Why this matters for you
When you look at a genetic health report, you’re making decisions. Maybe you’ll change your diet. Maybe you’ll ask your doctor about a screening test. Maybe you’ll worry about something for years.
Those decisions should be proportional to the evidence. A high-confidence, high-effect finding like Factor V Leiden (confidence 0.97, effect size 3.5) deserves a different response than a speculative circadian rhythm association (confidence 0.70, effect size 1.1). But if both show up as the same colored badge on a report, how would you know?
You wouldn’t. And that’s the core issue.
Genetic health reports aren’t wrong to include emerging findings. New research is valuable, and sometimes today’s preliminary association becomes tomorrow’s clinical guideline. The problem is presenting everything at the same confidence level, as if the evidence behind each finding is interchangeable.
How SoDNAscan handles this differently
Every insight in your SoDNAscan health book is scored by evidence strength. You’ll see the confidence level, the effect size, and the evidence tier for each genetic variant we analyze.

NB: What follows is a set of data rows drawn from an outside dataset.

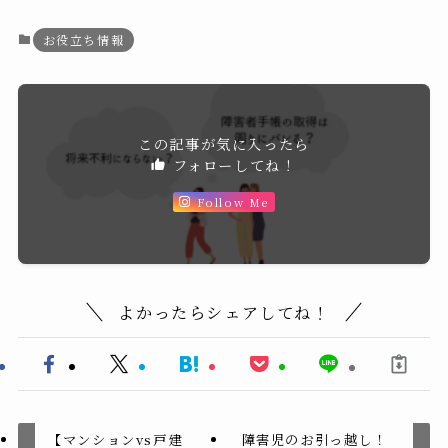
お役立ち情報
この記事が気に入ったら
フォローしてね！
Follow Me
よかったらシェアしてね！
【マンションvs戸建
障害児のお引っ越し！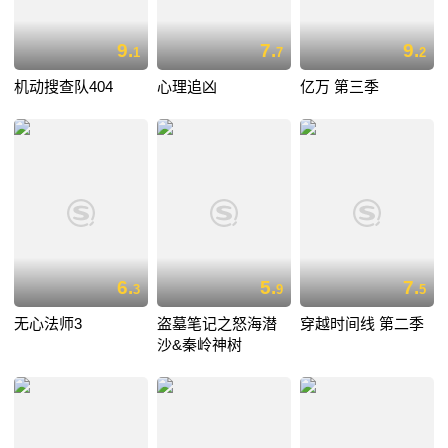
9.
7.
9.
1
7
2
机动搜查队404
心理追凶
亿万 第三季
6.
5.
7.
3
9
5
无心法师3
盗墓笔记之怒海潜
穿越时间线 第二季
沙&秦岭神树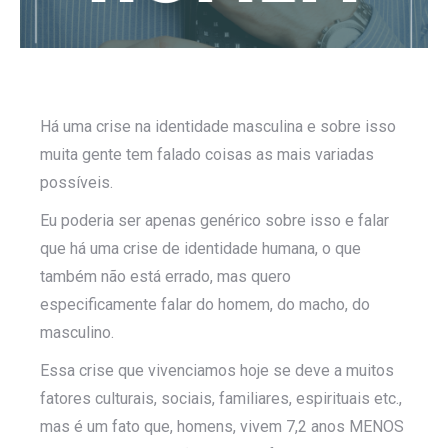
Há uma crise na identidade masculina e sobre isso
muita gente tem falado coisas as mais variadas
possíveis.
Eu poderia ser apenas genérico sobre isso e falar
que há uma crise de identidade humana, o que
também não está errado, mas quero
especificamente falar do homem, do macho, do
masculino.
Essa crise que vivenciamos hoje se deve a muitos
fatores culturais, sociais, familiares, espirituais etc.,
mas é um fato que, homens, vivem 7,2 anos MENOS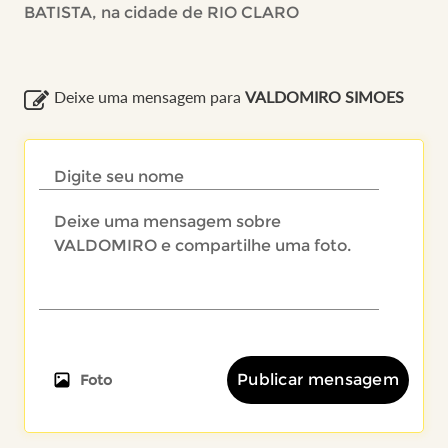
BATISTA, na cidade de RIO CLARO
Deixe uma mensagem para
VALDOMIRO SIMOES
Publicar mensagem
Foto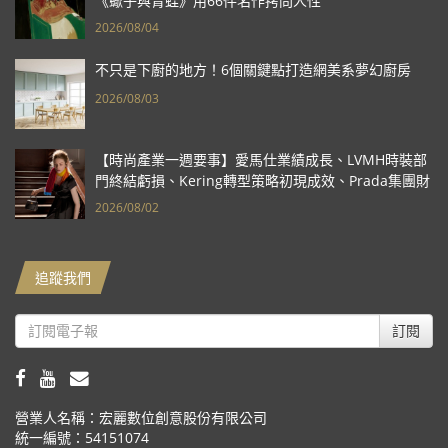
《蠍子與青蛙》用66件名作拷問人性
2026/08/04
不只是下廚的地方！6個關鍵點打造網美系夢幻廚房
2026/08/03
【時尚產業一週要事】愛馬仕業績成長、LVMH時裝部
門終結虧損、Kering轉型策略初現成效、Prada集團財
報亮眼
2026/08/02
追蹤我們
訂閱
營業人名稱：宏麗數位創意股份有限公司
統一編號：54151074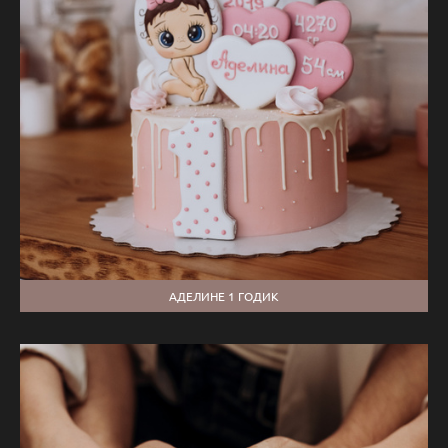
АДЕЛИНЕ 1 ГОДИК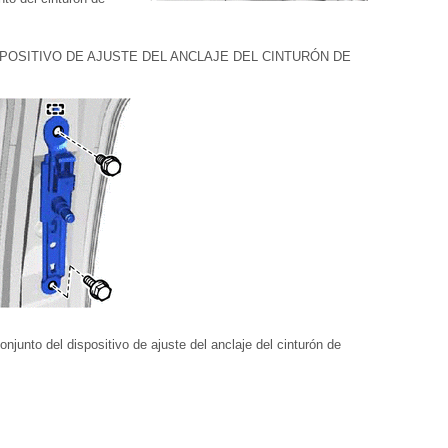
SPOSITIVO DE AJUSTE DEL ANCLAJE DEL CINTURÓN DE
njunto del dispositivo de ajuste del anclaje del cinturón de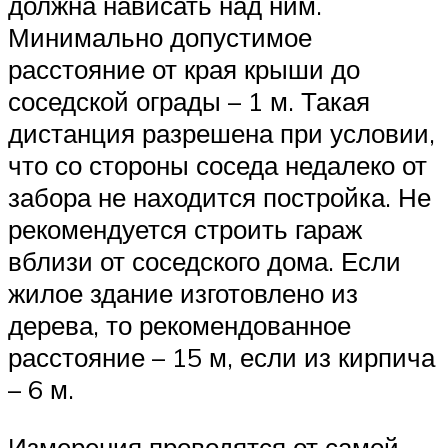
должна нависать над ним.
Минимально допустимое
расстояние от края крыши до
соседской ограды – 1 м. Такая
дистанция разрешена при условии,
что со стороны соседа недалеко от
забора не находится постройка. Не
рекомендуется строить гараж
вблизи от соседского дома. Если
жилое здание изготовлено из
дерева, то рекомендованное
расстояние – 15 м, если из кирпича
– 6 м.
Измерения проводятся от самой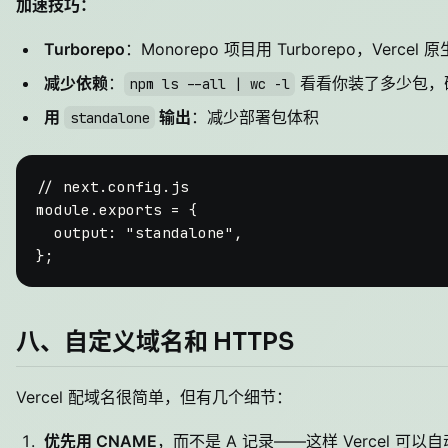
加速技巧：
Turborepo
：Monorepo 项目用 Turborepo，Verce
减少依赖
：
看看你装了多少包，
npm ls --all | wc -l
用
输出
：减少部署包体积
standalone
// next.config.js
module
.
exports
 = {

output
: 
"standalone"
,

八、自定义域名和 HTTPS
Vercel 配域名很简单，但有几个细节：
优先用 CNAME
，而不是 A 记录——这样 Vercel 可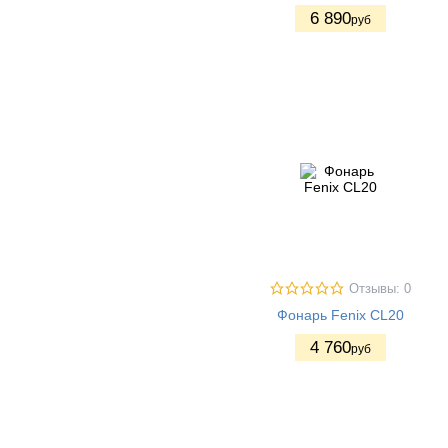
6 890
руб
Отзывы: 0
Фонарь Fenix CL20
4 760
руб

Our reference database tracks 256 SNPs across 10 biological systems, from cardiovascular and metabolic health to pharmacogenomics and neurological function. Each entry is sourced from peer-reviewed databases (ClinVar, PharmGKB, CPIC, GWAS Catalog, SNPedia) and categorized by the quality of evidence behind it.
High-confidence findings get the attention they deserve. Emerging findings are presented honestly, with appropriate context about what’s known and what’s still uncertain. You’ll never mistake a preliminary association for an established clinical finding.
Because the point of a genetic health report isn’t to give you more information. It’s to give you better information, the kind you can actually act on.
Your raw DNA file contains hundreds of thousands of data points. What matters is knowing which ones to take seriously.
SoDNAscan provides wellness-oriented genetic information for educational purposes. It does not diagnose, treat, or prevent any disease. Always consult a qualified healthcare provider before making medical decisions based on genetic information.